(Task requirements) Take the entries below and return them unchanged.

(Data for the task)
=== Section Start ===

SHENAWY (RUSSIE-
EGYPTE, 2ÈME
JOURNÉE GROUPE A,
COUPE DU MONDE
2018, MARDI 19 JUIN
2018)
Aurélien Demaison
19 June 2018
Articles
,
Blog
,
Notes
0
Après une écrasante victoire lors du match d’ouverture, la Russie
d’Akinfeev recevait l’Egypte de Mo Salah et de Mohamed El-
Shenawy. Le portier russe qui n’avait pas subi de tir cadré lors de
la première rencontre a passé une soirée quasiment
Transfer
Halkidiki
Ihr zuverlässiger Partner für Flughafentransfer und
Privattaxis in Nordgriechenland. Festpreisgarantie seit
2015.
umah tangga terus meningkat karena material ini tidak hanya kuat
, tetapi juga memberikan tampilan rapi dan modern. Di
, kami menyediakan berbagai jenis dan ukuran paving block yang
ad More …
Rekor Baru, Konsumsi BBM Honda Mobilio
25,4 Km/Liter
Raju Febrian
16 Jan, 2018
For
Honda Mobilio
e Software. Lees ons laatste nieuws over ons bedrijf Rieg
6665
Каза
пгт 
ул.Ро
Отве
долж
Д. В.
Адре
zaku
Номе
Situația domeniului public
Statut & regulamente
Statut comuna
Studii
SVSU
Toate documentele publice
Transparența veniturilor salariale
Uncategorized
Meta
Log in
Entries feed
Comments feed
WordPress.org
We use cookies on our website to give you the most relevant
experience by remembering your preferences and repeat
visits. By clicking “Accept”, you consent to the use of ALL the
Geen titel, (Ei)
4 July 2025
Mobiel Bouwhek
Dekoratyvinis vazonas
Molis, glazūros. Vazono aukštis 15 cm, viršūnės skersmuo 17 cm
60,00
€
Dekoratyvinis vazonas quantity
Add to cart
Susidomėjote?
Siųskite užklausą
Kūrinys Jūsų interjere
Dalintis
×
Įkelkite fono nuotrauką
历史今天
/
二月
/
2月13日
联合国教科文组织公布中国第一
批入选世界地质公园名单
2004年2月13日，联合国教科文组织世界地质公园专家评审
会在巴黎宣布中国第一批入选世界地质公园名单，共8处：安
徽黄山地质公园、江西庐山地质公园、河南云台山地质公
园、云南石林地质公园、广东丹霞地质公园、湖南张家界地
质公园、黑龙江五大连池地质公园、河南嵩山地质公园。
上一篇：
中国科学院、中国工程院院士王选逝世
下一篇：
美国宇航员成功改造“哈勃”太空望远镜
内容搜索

=== Section End ===

(Finished task)
SHENAWY (RUSSIE-
EGYPTE, 2ÈME
JOURNÉE GROUPE A,
COUPE DU MONDE
2018, MARDI 19 JUIN
2018)
Aurélien Demaison
19 June 2018
Articles
,
Blog
,
Notes
0
Après une écrasante victoire lors du match d’ouverture, la Russie
d’Akinfeev recevait l’Egypte de Mo Salah et de Mohamed El-
Shenawy. Le portier russe qui n’avait pas subi de tir cadré lors de
la première rencontre a passé une soirée quasiment
Transfer
Halkidiki
Ihr zuverlässiger Partner für Flughafentransfer und
Privattaxis in Nordgriechenland. Festpreisgarantie seit
2015.
umah tangga terus meningkat karena material ini tidak hanya kuat
, tetapi juga memberikan tampilan rapi dan modern. Di
, kami menyediakan berbagai jenis dan ukuran paving block yang
ad More …
Rekor Baru, Konsumsi BBM Honda Mobilio
25,4 Km/Liter
Raju Febrian
16 Jan, 2018
For
Honda Mobilio
e Software. Lees ons laatste nieuws over ons bedrijf Rieg
6665
Каза
пгт 
ул.Ро
Отве
долж
Д. В.
Адре
zaku
Номе
Situația domeniului public
Statut & regulamente
Statut comuna
Studii
SVSU
Toate documentele publice
Transparența veniturilor salariale
Uncategorized
Meta
Log in
Entries feed
Comments feed
WordPress.org
We use cookies on our website to give you the most relevant
experience by remembering your preferences and repeat
visits. By clicking “Accept”, you consent to the use of ALL the
Geen titel, (Ei)
4 July 2025
Mobiel Bouwhek
Dekoratyvinis vazonas
Molis, glazūros. Vazono aukštis 15 cm, viršūnės skersmuo 17 cm
60,00
€
Dekoratyvinis vazonas quantity
Add to cart
Susidomėjote?
Siųskite užklausą
Kūrinys Jūsų interjere
Dalintis
×
Įkelkite fono nuotrauką
历史今天
/
二月
/
2月13日
联合国教科文组织公布中国第一
批入选世界地质公园名单
2004年2月13日，联合国教科文组织世界地质公园专家评审
会在巴黎宣布中国第一批入选世界地质公园名单，共8处：安
徽黄山地质公园、江西庐山地质公园、河南云台山地质公
园、云南石林地质公园、广东丹霞地质公园、湖南张家界地
质公园、黑龙江五大连池地质公园、河南嵩山地质公园。
上一篇：
中国科学院、中国工程院院士王选逝世
下一篇：
美国宇航员成功改造“哈勃”太空望远镜
内容搜索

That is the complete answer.